══ Information given

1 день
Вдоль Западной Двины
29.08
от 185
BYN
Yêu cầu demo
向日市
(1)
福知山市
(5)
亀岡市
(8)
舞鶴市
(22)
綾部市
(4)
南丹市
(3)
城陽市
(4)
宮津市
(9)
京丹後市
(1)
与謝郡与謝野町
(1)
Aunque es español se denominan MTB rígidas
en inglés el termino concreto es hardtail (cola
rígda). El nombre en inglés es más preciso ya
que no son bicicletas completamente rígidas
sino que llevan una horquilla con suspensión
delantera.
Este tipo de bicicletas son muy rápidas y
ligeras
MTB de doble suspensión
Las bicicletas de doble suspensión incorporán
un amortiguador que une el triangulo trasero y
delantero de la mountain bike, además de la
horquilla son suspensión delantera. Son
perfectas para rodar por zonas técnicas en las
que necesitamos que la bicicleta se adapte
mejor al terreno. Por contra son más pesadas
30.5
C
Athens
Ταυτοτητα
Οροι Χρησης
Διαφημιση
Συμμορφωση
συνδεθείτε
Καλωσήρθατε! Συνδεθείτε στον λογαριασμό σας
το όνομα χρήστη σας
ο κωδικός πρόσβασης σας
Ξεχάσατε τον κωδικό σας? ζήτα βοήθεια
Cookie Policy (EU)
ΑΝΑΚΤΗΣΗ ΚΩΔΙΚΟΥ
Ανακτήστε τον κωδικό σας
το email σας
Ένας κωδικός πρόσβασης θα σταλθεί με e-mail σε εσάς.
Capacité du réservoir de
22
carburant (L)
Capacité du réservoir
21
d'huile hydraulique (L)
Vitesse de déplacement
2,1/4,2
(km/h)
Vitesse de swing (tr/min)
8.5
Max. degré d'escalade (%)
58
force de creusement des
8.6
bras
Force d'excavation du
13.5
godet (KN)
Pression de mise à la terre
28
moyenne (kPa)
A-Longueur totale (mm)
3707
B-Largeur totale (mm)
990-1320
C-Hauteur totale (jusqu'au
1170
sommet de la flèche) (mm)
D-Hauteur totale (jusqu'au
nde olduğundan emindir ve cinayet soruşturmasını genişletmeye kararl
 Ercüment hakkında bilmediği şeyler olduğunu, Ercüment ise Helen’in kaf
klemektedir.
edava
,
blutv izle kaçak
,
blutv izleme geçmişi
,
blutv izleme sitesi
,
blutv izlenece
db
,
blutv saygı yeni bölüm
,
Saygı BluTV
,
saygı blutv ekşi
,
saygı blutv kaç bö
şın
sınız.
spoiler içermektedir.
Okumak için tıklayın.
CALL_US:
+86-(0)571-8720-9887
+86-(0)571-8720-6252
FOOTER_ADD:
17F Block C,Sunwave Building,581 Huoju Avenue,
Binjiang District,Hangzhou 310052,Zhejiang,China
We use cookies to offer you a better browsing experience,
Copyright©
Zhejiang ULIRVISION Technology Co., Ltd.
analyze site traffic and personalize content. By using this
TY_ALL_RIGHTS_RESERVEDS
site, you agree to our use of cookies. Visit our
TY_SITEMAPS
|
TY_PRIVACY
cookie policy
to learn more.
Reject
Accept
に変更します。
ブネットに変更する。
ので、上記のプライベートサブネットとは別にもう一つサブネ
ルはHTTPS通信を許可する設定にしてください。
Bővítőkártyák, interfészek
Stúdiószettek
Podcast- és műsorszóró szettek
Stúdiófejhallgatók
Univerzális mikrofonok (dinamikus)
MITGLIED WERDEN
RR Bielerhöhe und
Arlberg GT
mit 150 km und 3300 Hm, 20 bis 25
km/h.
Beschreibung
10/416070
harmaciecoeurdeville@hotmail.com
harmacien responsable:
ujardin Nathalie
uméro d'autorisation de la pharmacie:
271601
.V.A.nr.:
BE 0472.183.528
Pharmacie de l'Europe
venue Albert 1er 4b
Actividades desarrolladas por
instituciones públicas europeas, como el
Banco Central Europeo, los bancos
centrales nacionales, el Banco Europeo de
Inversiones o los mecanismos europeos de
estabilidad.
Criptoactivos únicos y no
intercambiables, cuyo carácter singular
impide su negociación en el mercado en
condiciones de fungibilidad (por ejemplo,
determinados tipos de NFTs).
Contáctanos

════

• _What the task requires_
Extract all of the lines above and reproduce each one verbatim, in its original order.

• _Response below_
1 день
Вдоль Западной Двины
29.08
от 185
BYN
Yêu cầu demo
向日市
(1)
福知山市
(5)
亀岡市
(8)
舞鶴市
(22)
綾部市
(4)
南丹市
(3)
城陽市
(4)
宮津市
(9)
京丹後市
(1)
与謝郡与謝野町
(1)
Aunque es español se denominan MTB rígidas
en inglés el termino concreto es hardtail (cola
rígda). El nombre en inglés es más preciso ya
que no son bicicletas completamente rígidas
sino que llevan una horquilla con suspensión
delantera.
Este tipo de bicicletas son muy rápidas y
ligeras
MTB de doble suspensión
Las bicicletas de doble suspensión incorporán
un amortiguador que une el triangulo trasero y
delantero de la mountain bike, además de la
horquilla son suspensión delantera. Son
perfectas para rodar por zonas técnicas en las
que necesitamos que la bicicleta se adapte
mejor al terreno. Por contra son más pesadas
30.5
C
Athens
Ταυτοτητα
Οροι Χρησης
Διαφημιση
Συμμορφωση
συνδεθείτε
Καλωσήρθατε! Συνδεθείτε στον λογαριασμό σας
το όνομα χρήστη σας
ο κωδικός πρόσβασης σας
Ξεχάσατε τον κωδικό σας? ζήτα βοήθεια
Cookie Policy (EU)
ΑΝΑΚΤΗΣΗ ΚΩΔΙΚΟΥ
Ανακτήστε τον κωδικό σας
το email σας
Ένας κωδικός πρόσβασης θα σταλθεί με e-mail σε εσάς.
Capacité du réservoir de
22
carburant (L)
Capacité du réservoir
21
d'huile hydraulique (L)
Vitesse de déplacement
2,1/4,2
(km/h)
Vitesse de swing (tr/min)
8.5
Max. degré d'escalade (%)
58
force de creusement des
8.6
bras
Force d'excavation du
13.5
godet (KN)
Pression de mise à la terre
28
moyenne (kPa)
A-Longueur totale (mm)
3707
B-Largeur totale (mm)
990-1320
C-Hauteur totale (jusqu'au
1170
sommet de la flèche) (mm)
D-Hauteur totale (jusqu'au
nde olduğundan emindir ve cinayet soruşturmasını genişletmeye kararl
 Ercüment hakkında bilmediği şeyler olduğunu, Ercüment ise Helen’in kaf
klemektedir.
edava
,
blutv izle kaçak
,
blutv izleme geçmişi
,
blutv izleme sitesi
,
blutv izlenece
db
,
blutv saygı yeni bölüm
,
Saygı BluTV
,
saygı blutv ekşi
,
saygı blutv kaç bö
şın
sınız.
spoiler içermektedir.
Okumak için tıklayın.
CALL_US:
+86-(0)571-8720-9887
+86-(0)571-8720-6252
FOOTER_ADD:
17F Block C,Sunwave Building,581 Huoju Avenue,
Binjiang District,Hangzhou 310052,Zhejiang,China
We use cookies to offer you a better browsing experience,
Copyright©
Zhejiang ULIRVISION Technology Co., Ltd.
analyze site traffic and personalize content. By using this
TY_ALL_RIGHTS_RESERVEDS
site, you agree to our use of cookies. Visit our
TY_SITEMAPS
|
TY_PRIVACY
cookie policy
to learn more.
Reject
Accept
に変更します。
ブネットに変更する。
ので、上記のプライベートサブネットとは別にもう一つサブネ
ルはHTTPS通信を許可する設定にしてください。
Bővítőkártyák, interfészek
Stúdiószettek
Podcast- és műsorszóró szettek
Stúdiófejhallgatók
Univerzális mikrofonok (dinamikus)
MITGLIED WERDEN
RR Bielerhöhe und
Arlberg GT
mit 150 km und 3300 Hm, 20 bis 25
km/h.
Beschreibung
10/416070
harmaciecoeurdeville@hotmail.com
harmacien responsable:
ujardin Nathalie
uméro d'autorisation de la pharmacie:
271601
.V.A.nr.:
BE 0472.183.528
Pharmacie de l'Europe
venue Albert 1er 4b
Actividades desarrolladas por
instituciones públicas europeas, como el
Banco Central Europeo, los bancos
centrales nacionales, el Banco Europeo de
Inversiones o los mecanismos europeos de
estabilidad.
Criptoactivos únicos y no
intercambiables, cuyo carácter singular
impide su negociación en el mercado en
condiciones de fungibilidad (por ejemplo,
determinados tipos de NFTs).
Contáctanos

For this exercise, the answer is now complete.